Wir müssen zunächst von konkreten, von den Bürgern gewünschten, Wirkungen ausgehen, die sich mit intelligenten Systemen erzielen ließen. Die „Dresdner Forderungen“ von Mitgliedern des Deutschen Städtetags sowie das vom Normenkontrollrat angeregte Gesetz zur Registermodernisierung stellen bereits wichtige Bausteine für die technisch-organisatorische Architektur der digitalen Verwaltungsmodernisierung dar. Für den rechtlichen Aspekt aus Verfassungssicht sind die Thesen des früheren Bundesinnenministers Thomas de Maizière, in denen er eine große Staatsreform für Deutschland fordert, relevante Richtungsweiser.

In all diesen Impuls- und Positionspapieren wird deutlich, dass dringender Handlungsbedarf besteht. Bemerkenswert dabei ist, dass sie zugleich relevant sind für eine neue Architektur von KI-gestützten Plattformen.

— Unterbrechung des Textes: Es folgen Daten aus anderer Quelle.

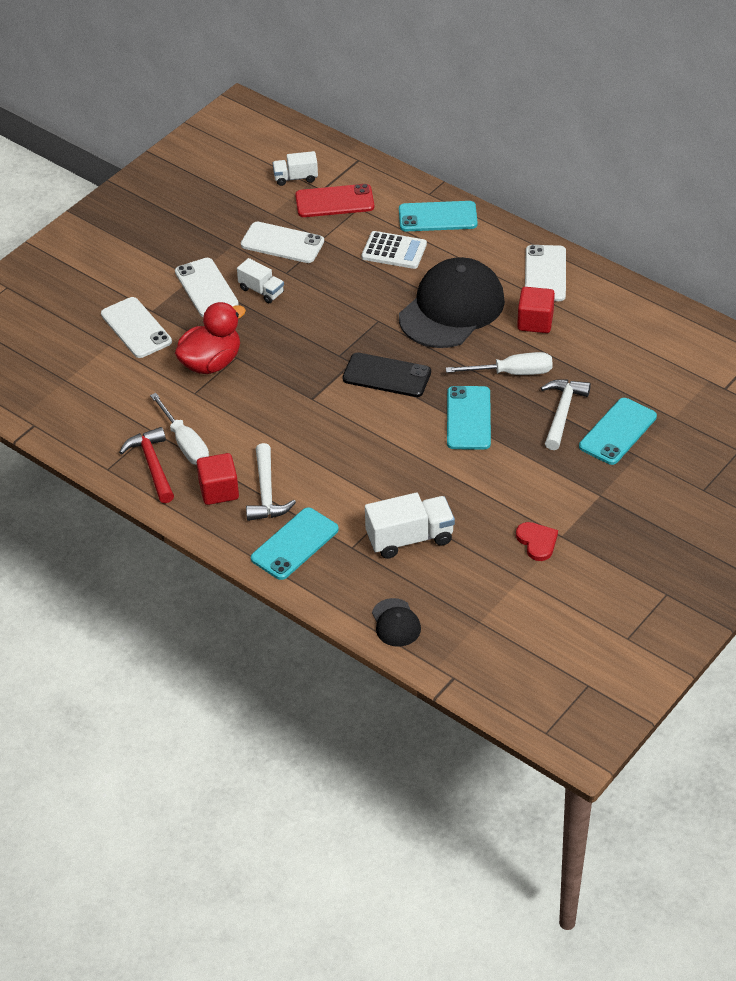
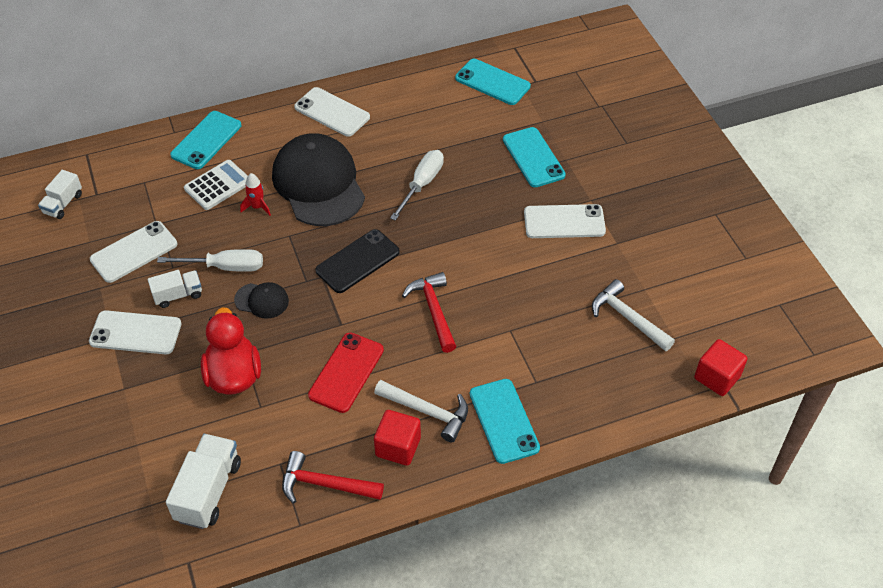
camera: 60 degrees left, 5 degrees up
(136, 328) = (135, 412): white phone -> white phone (564, 222)
(185, 443) = (318, 444): white screwdriver -> white screwdriver (225, 267)
(334, 201) = (120, 193): red phone -> red phone (346, 372)
(374, 448) = (434, 311): none -> red hammer
(392, 286) = (257, 207): none -> red rocket
(396, 623) = (641, 393): black cap -> black cap (262, 300)
(410, 538) = (553, 338): white truck -> white truck (208, 491)
(468, 418) = (449, 234): turquoise phone -> turquoise phone (492, 82)
(535, 322) = (378, 144): red cube -> red cube (717, 377)
(537, 542) = (613, 260): red heart -> none
(562, 413) = (488, 177): white hammer -> white hammer (628, 318)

Alle Beteiligten in Bund, Ländern und Kommunen sollten sich also radikal aus der KI-Zukunftsperspektive heraus damit befassen. Sie müssten mit einem veränderten Bewusstsein aufeinander zugehen, mit dem Willen zu einem echten Neustart und der Abkehr von Verhandlungsstrategien aus der analogen Zeit. Die kommunalen Spitzenverbände spielen dabei eine entscheidende Rolle und sollten mit den Landesregierungen intensiv zusammenarbeiten, um Verwaltungsleistungen über Ländergrenzen hinweg zu ermöglichen.

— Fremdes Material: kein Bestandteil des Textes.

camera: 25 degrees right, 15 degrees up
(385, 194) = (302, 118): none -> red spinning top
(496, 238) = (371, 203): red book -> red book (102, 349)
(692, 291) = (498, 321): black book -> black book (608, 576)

Wie sich die Vorteile von KI bemerkbar machen

Bereits kurzfristig kann es spürbare Vorteile durch den Einsatz von KI geben. Beispiele hierfür sind der Online-Personalausweis der Bundesregierung, der eine digitale Identität schafft und somit die Grundlage für länderübergreifende Verwaltungsleistungen legt. Die etablierte Behördennummer 115 könnte durch intelligente Chatbot-Systeme zu 24/7-Auskunftssystemen weiterentwickelt werden, um Verwaltungsmitarbeiter zu entlasten. Digitale Zwillinge auf der Basis von geografischen Datenplattformen sowie Ratsinformationssysteme werden als Basis für Bürgerbeteiligung sowie für evidenzbasierte Entscheidungsprozesse dienen, und Kooperationsplattformen wie in Stuttgart ermöglichen bereits heute innovative Dienste jenseits traditioneller Verwaltungsleistungen – beispielsweise im Sozial- und Infrastrukturbereich. Diese Lösungen sind in unserem Positionspapier vom Innovationsnetzwerk Kommune X.0 beschrieben.

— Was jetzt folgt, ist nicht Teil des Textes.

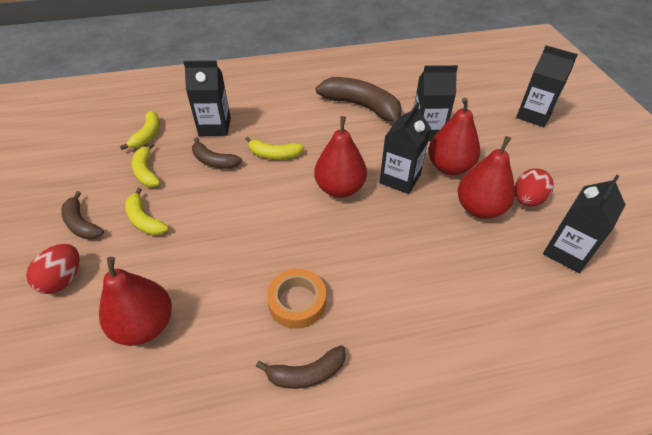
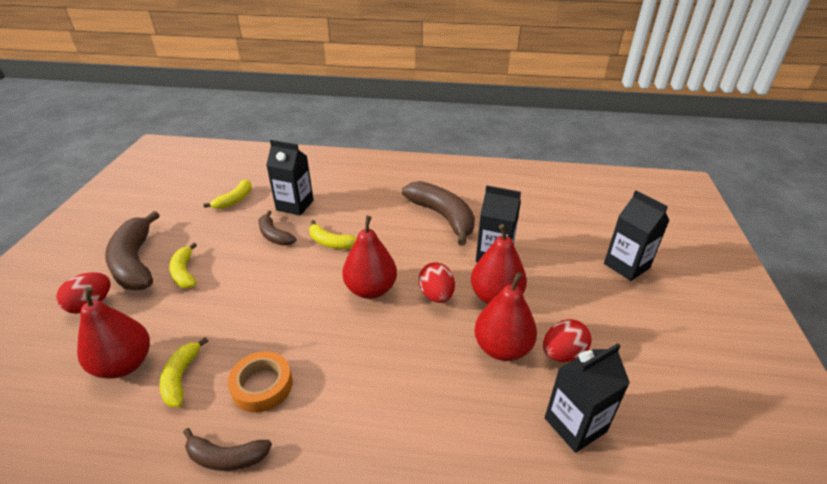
camera: 20 degrees right, 10 degrees down
(82, 224) = (135, 262): brown banana -> brown banana, size x1.83
(146, 172) = (213, 231): yellow banana -> yellow banana (181, 378)
(400, 179) = (436, 295): black carton -> red egg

Matthias Selle ist Vorstandsvorsitzender des Innovationsnetzwerks Kommune X.0 e.V., in dem sich Expert:innen aus Verwaltung, Politik, Wissenschaft, Zivilgesellschaft und Digitalwirtschaft gemeinsam für die Verwaltungsdigitalisierung einsetzen. Außerdem ist Selle Kreisrat und Sozialvorstand im Landkreis Osnabrück, Mitglied im Präsidium und Präsidialausschuss des Deutschen Vereins für öffentliche und private Fürsorge sowie Vorsitzender des Fachausschusses Soziales, Bildung, Gesundheit der KPV Deutschland.